Top of Data

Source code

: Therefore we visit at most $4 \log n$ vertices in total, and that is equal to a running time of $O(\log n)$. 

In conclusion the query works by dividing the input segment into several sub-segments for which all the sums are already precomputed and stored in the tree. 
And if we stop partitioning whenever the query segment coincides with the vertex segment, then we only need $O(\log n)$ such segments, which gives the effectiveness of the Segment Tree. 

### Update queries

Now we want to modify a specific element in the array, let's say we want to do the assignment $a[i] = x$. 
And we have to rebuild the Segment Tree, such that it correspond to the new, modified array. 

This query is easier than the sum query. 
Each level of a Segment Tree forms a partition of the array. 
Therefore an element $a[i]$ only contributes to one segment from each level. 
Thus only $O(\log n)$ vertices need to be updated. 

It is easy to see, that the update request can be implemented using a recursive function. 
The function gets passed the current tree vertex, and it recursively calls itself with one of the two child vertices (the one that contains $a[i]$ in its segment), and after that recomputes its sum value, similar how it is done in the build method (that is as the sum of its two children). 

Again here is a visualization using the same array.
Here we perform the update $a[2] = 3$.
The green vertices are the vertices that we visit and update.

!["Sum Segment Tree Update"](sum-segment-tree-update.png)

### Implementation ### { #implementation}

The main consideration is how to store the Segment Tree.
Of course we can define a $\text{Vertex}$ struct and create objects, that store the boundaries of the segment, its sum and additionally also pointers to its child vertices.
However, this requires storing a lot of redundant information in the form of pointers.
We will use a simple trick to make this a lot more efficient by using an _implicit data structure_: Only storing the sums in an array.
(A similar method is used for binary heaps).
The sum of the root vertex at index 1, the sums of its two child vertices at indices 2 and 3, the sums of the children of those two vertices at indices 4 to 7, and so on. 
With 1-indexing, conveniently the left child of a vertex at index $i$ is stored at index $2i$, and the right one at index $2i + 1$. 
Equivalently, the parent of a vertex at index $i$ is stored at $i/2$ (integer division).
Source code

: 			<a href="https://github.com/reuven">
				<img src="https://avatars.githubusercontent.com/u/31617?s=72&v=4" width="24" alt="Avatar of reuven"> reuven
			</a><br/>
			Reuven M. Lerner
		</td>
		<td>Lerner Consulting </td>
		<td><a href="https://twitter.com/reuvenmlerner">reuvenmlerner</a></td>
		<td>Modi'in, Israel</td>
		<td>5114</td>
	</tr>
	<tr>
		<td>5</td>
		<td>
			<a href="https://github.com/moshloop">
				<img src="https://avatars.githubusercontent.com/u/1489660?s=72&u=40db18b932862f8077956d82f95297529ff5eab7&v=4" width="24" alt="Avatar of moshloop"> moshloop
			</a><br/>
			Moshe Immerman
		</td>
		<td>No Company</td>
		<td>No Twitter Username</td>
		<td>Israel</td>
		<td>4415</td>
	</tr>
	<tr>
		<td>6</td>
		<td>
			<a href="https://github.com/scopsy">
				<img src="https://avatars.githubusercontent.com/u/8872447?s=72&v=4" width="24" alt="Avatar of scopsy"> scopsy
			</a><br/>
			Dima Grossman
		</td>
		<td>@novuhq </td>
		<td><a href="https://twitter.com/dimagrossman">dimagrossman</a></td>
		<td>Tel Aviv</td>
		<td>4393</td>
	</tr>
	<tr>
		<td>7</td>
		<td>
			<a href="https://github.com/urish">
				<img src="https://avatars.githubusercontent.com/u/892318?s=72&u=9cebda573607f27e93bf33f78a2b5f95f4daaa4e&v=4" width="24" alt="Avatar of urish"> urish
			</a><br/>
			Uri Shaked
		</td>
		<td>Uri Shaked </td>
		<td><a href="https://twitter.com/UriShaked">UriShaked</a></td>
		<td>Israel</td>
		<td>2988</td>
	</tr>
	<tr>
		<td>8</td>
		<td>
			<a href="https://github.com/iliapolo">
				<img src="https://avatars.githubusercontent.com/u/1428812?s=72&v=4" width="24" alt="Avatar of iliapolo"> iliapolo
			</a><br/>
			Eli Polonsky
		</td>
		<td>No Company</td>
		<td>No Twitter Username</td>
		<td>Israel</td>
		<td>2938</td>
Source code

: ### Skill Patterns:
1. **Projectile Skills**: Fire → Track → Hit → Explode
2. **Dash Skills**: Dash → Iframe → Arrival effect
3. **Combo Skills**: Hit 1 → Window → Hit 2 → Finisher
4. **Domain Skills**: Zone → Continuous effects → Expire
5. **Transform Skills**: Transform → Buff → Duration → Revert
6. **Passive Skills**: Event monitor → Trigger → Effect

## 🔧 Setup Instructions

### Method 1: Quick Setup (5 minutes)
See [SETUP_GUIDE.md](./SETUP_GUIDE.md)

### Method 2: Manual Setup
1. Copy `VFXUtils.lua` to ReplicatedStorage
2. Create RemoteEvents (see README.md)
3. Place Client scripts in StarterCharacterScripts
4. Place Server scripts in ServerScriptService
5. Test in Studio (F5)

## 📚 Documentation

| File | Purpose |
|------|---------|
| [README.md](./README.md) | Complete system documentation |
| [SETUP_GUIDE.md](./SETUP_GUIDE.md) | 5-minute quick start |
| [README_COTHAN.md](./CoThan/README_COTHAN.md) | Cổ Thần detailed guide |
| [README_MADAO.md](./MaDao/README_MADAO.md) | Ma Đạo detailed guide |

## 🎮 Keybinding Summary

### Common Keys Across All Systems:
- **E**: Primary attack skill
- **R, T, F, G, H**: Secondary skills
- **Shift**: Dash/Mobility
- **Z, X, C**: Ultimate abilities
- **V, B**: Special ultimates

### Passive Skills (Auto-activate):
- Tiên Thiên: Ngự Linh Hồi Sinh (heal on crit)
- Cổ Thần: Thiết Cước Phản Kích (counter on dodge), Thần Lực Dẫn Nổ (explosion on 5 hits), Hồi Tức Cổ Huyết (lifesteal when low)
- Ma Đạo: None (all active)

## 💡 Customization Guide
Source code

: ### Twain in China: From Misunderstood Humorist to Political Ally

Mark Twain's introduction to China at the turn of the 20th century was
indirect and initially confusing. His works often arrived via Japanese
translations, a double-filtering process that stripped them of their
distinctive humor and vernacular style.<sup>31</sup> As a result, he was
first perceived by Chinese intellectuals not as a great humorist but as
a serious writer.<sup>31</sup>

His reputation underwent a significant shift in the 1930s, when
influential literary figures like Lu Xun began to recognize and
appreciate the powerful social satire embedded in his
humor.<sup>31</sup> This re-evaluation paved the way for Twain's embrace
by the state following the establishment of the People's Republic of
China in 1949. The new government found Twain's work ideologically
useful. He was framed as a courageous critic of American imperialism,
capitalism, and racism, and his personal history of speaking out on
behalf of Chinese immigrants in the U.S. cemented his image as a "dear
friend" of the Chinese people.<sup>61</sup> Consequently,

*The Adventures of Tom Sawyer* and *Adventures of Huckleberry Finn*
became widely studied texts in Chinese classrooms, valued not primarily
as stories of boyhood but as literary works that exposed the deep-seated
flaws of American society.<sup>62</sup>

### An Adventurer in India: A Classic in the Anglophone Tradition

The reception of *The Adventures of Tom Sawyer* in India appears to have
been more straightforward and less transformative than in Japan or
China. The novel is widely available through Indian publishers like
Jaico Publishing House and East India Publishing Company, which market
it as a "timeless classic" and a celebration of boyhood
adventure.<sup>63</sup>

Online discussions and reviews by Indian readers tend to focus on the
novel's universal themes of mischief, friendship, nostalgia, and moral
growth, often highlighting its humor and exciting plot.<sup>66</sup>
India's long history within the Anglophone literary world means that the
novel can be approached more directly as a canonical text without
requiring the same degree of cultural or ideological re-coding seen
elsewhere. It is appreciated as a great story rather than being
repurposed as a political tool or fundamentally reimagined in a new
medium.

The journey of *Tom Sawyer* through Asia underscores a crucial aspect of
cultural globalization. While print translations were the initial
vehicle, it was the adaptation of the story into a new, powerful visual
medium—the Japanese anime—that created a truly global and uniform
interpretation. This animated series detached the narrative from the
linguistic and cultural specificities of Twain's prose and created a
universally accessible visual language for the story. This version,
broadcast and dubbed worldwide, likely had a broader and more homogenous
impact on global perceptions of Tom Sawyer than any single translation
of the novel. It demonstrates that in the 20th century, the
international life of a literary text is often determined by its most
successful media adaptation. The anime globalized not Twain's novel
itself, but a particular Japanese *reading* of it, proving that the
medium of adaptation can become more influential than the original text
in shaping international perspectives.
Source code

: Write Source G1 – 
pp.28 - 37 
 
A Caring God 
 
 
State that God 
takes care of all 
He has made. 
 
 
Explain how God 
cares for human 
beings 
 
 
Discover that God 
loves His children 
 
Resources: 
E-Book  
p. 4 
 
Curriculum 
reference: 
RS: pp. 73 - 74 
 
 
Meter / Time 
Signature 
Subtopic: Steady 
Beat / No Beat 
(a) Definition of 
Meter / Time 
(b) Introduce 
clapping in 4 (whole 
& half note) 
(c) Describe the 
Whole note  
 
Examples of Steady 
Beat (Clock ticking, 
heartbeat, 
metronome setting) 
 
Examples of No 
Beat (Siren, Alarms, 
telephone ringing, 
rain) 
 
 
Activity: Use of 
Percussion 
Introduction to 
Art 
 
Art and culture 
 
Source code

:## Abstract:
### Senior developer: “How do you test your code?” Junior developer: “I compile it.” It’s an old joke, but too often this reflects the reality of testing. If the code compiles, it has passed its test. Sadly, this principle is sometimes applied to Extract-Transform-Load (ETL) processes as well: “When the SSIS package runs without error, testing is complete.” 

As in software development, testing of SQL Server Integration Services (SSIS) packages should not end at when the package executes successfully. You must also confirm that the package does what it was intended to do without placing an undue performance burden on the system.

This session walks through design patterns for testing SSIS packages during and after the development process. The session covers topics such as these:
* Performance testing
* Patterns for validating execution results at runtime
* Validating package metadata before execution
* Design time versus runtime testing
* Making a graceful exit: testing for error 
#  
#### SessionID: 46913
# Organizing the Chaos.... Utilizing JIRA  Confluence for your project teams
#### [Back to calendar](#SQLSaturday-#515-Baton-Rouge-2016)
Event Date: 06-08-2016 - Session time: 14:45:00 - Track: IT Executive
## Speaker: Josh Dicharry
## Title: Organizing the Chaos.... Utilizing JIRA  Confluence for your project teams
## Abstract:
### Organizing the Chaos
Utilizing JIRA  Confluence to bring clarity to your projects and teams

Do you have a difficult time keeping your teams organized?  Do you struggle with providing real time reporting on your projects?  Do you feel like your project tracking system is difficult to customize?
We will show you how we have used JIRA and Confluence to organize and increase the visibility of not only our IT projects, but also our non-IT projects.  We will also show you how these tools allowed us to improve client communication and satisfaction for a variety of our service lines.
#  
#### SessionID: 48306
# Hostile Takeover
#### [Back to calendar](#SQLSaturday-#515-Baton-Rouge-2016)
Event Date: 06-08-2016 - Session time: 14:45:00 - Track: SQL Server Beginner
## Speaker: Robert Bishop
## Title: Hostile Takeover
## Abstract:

Bottom of Data

__Task statement__
The expected answer is a copy of each line in the records that holds the word "great".

__Exercise output__
first perceived by Chinese intellectuals not as a great humorist but as
elsewhere. It is appreciated as a great story rather than being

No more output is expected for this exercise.